Это объяснение Вуд предназначал для своих коллег, причем он перешел на французский, что для дипломата, несомненно, дело самое обычное, но в данных обстоятельствах это выглядело несколько курьезно, ведь из всех великих держав Европы в их собрании не была представлена только Франция.
Таниос спрашивал себя, что делает среди этих людей пастор Столтон. И чего ради он настоял, чтобы его встреча с воспитанником произошла в их присутствии? Юноша ждал, что тот отведет его в сторонку и все объяснит. Но не пастор, а Вуд предложил ему немного прогуляться по аллеям сада.
Пейзаж создавал подходящий фон для доверительной беседы. Пальмы, по-военному выстроившись в две шеренги, тянулись до самого моря. Между его синевой и зеленью травы не было обычной границы цвета желтой охры.
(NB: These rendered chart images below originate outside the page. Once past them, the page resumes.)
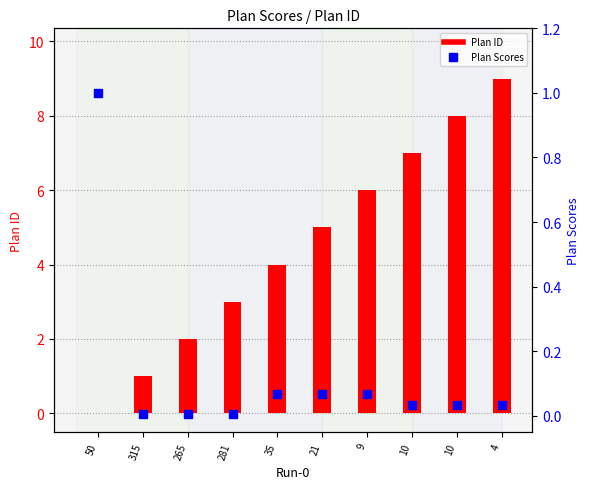

What are all the series names shown in the legend?

Plan ID, Plan Scores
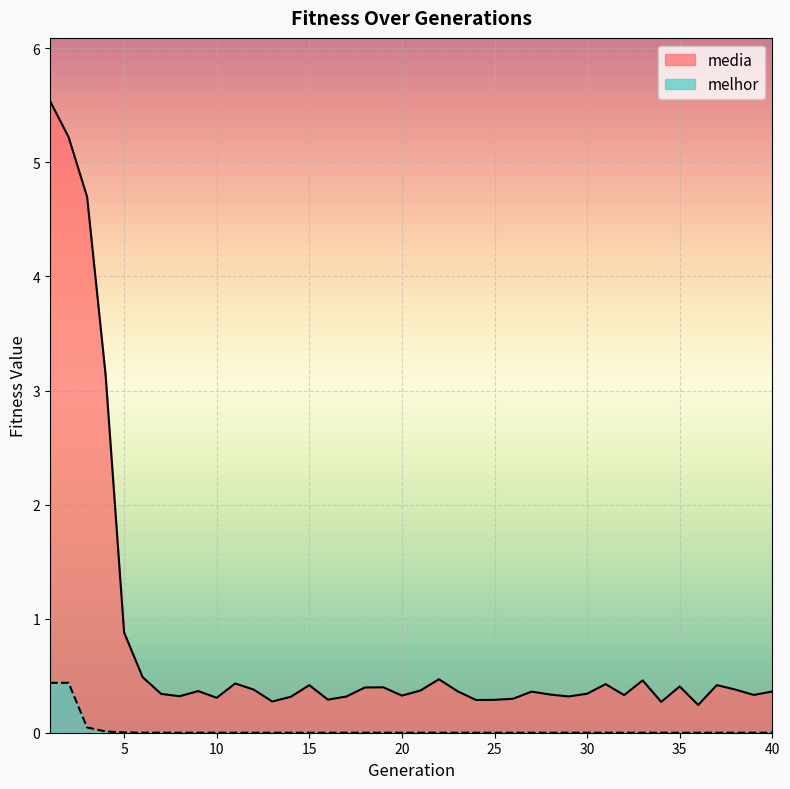

Does the chart display data point markers on the line(s)?

No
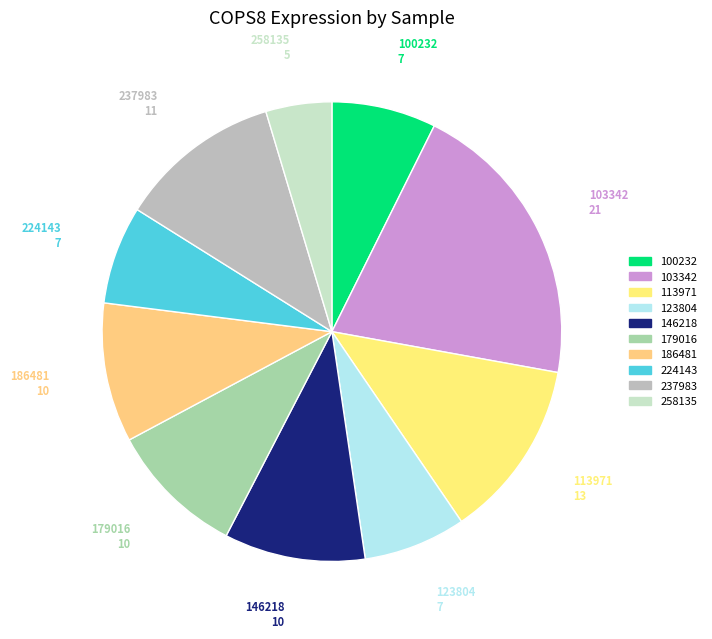

Does 100232 represent more than half of the total?

No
— Вы, конечно, знаете, что британские суда стоят на рейде у Бейрута и получили приказ подвергать городские укрепления бомбардировке всякий раз, когда в этом возникнет надобность. Войска с других судов только что высадились на берег у Нахр-эль-Кальба, там британские, австрийские и турецкие части. Мы надеялись, что вице-король Мехмет-Али учтет наши предупреждения, но, видимо, он не принял их всерьез или мнит, будто способен нам противостоять. Он заблуждается, и французы не прибегут ему на помощь.
Вуд говорил по-английски, но местные названия произносил так, как они звучат на языке жителей Горного края.
— Я счел уместным в первую очередь упомянуть о тех военных действиях, которые разворачиваются в настоящее время. Но ими все не ограничивается. Акция, производимая европейскими союзными державами, имеет много других аспектов, юридических и дипломатических, которые потребуют многих месяцев подробного обсуждения. Один из этих аспектов имеет касательство к вам, Таниос.
Юноша не осмелился издать ни звука в знак согласия, так он боялся, что это сон и он проснется прежде, чем узнает, к чему клонит собеседник.